O julgado também ponderou sobre o formalismo da exigência:
“…exigir o ‘Conhecimento de embarque’ original, no caso, configura formalismo exagerado, que contraria o princípio da instrumentalidade das formas e a praxe comercial marítima que exige celeridade, notadamente, quando não se nega a relação contratual entre as partes, o pagamento do frete e não demonstrado qualquer indício de circulação do título.”
Adicionalmente, ressaltou a dispensa do BL físico frente ao Conhecimento Eletrônico:
“…o § 2º do art. 18 da mesma instrução normativa [IN/RFB 680/2006, com redação dada pela Instrução Normativa RFB 1759/2017] dispensa a exibição do conhecimento de embarque ‘c) nos despachos de mercadoria acobertada por Conhecimento Eletrônico (CE), informado à autoridade aduaneira na forma prevista na legislação específica;’1 hipótese dos autos.”
De forma similar, o Tribunal de Justiça de Santa Catarina, na Apelação Nº 5003226-67.2020.8.24.0135/SC, manifestou-se. A ementa do acórdão é elucidativa:
“APELAÇÃO CÍVEL. AÇÃO DE OBRIGAÇÃO DE FAZER. DIREITO MARÍTIMO. (…) MÉRITO. ADUZIDA NECESSIDADE DE APRESENTAÇÃO DA VIA ORIGINAL DO CONHECIMENTO DE EMBARQUE. NÃO ACOLHIMENTO. INFORMAÇÃO NO SISCOMEX DE QUE A CARGA FOI RETIDA PELO ARMADOR ANTE A PENDÊNCIA DE PAGAMENTO DO FRETE. QUITAÇÃO REALIZADA PELA AUTORA. EXIGÊNCIA DE APRESENTAÇÃO DA VIA ORIGINAL DESCABIDA. PRECEDENTES DESTA CORTE E DOS DEMAIS TRIBUNAIS PÁTRIOS. RETENÇÃO INDEVIDA. SENTENÇA MANTIDA.”

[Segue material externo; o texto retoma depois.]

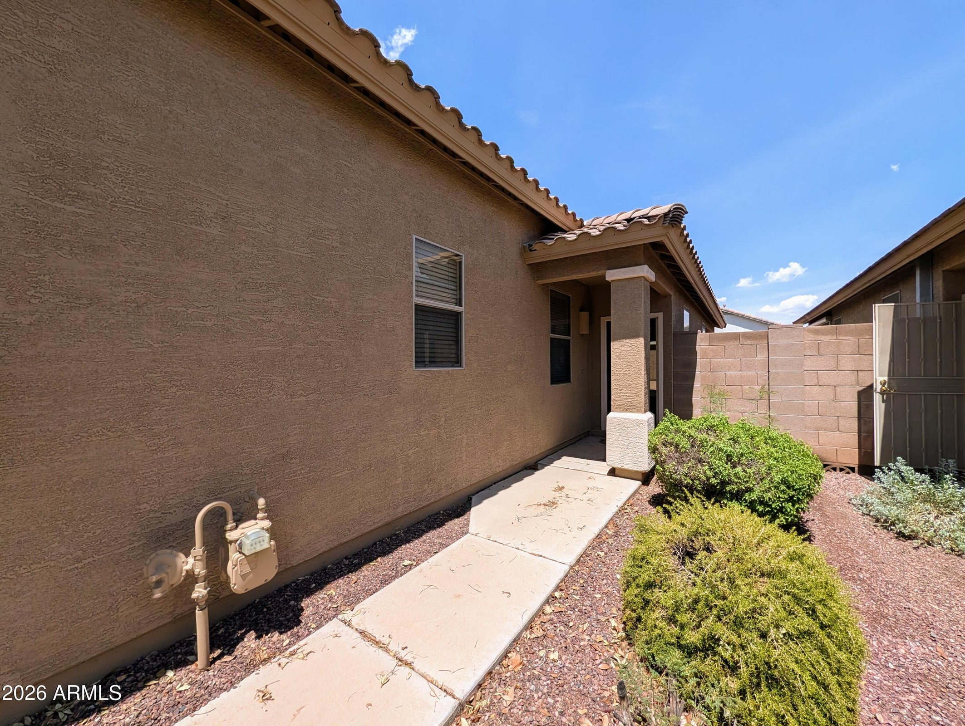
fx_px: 335
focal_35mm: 12
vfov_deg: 94.6
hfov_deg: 110.5
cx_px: 482
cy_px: 363
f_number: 1.7
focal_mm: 2.02
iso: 52
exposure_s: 1/3906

No voto condutor, o relator salienta:
“Não obstante, há julgados nesta Corte e nos demais tribunais pátrios reconhecendo ser descabida a exigência de apresentação da via original do Bill of Lading para a entrega das mercadorias após o pagamento do frete…”
Legislação comercial
A legislação comercial histórica, inclusive, já previa mecanismos para lidar com a ausência de vias do conhecimento de embarque, ainda que por extravio. O artigo 580 do Código Comercial (Lei nº 556/1850), embora antigo, traz um princípio de razoabilidade: “Alegando-se extravio dos primeiros conhecimentos, o capitão não será obrigado a assinar segundos, sem que o carregador preste fiança à sua satisfação pelo valor da carga neles declarada.”

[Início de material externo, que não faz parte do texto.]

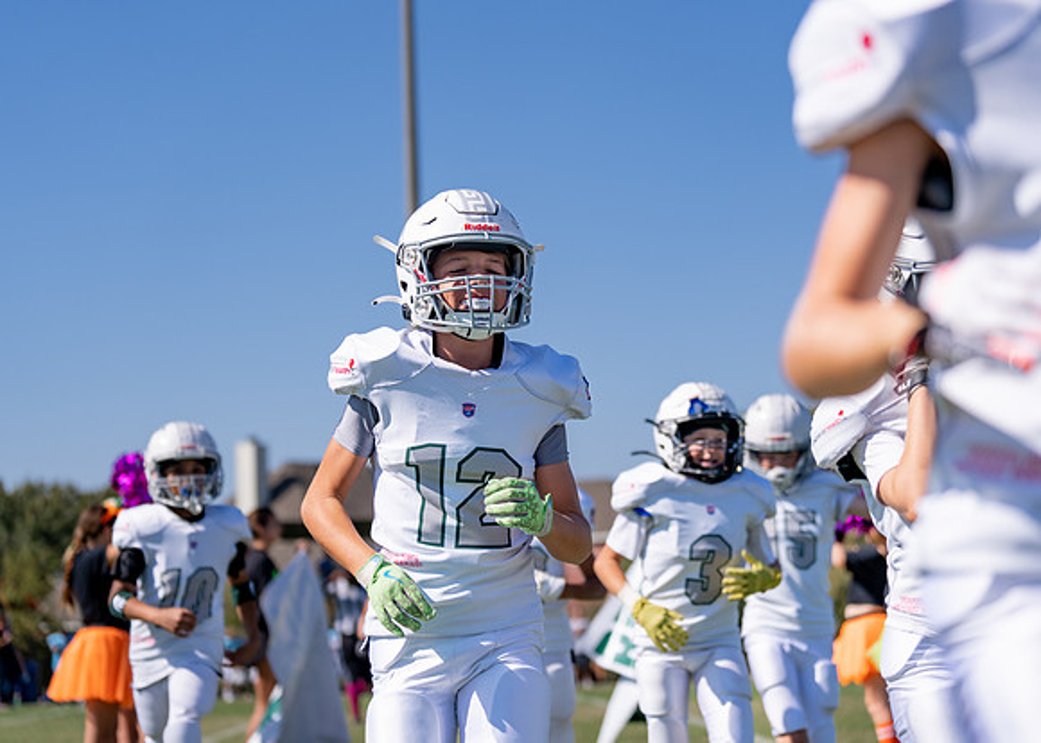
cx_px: 496
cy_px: 365
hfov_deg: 25.8
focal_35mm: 77
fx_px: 2272
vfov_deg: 18.6
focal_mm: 70
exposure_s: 1/2500
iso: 100
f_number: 2.8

Embora o caso concreto que motivou esta reflexão não seja de extravio, mas de retenção por evento externo, chama a atenção que o transportador sequer cogitou alternativas como a prestação de uma garantia para a liberação da carga, optando pela via da retenção pura e simples.
A fundamentação das decisões judiciais que afastam a obrigatoriedade cega da apresentação do BL original geralmente se ancora no citado Decreto-Lei nº 116/67, que define as hipóteses de retenção legítima de mercadorias (como a falta de pagamento do frete ou contribuição por avaria grossa). A exigência da via física do BL, quando o frete está quitado e as informações já foram validadas perante a autoridade aduaneira pelo próprio agente, é interpretada como uma conduta que excede os limites legais e contraria a boa-fé, por se tratar de verdadeiro venire contra factum proprium.
A análise desses precedentes e da legislação aplicável revela a priorização a substância sobre a forma excessiva, especialmente quando a conduta do próprio transportador (ou de seu agente) contribuiu para o processamento eletrônico da importação. A questão, portanto, não é negar a importância do Conhecimento de Embarque, mas ponderar sobre a razoabilidade e legalidade de sua exigência física como condição absoluta para a entrega da carga em qualquer caso.
[1] Este ato é indispensável para a geração do Conhecimento Eletrônico (CE-Mercante) e permite ao importador o registro da Declaração de Importação (DI).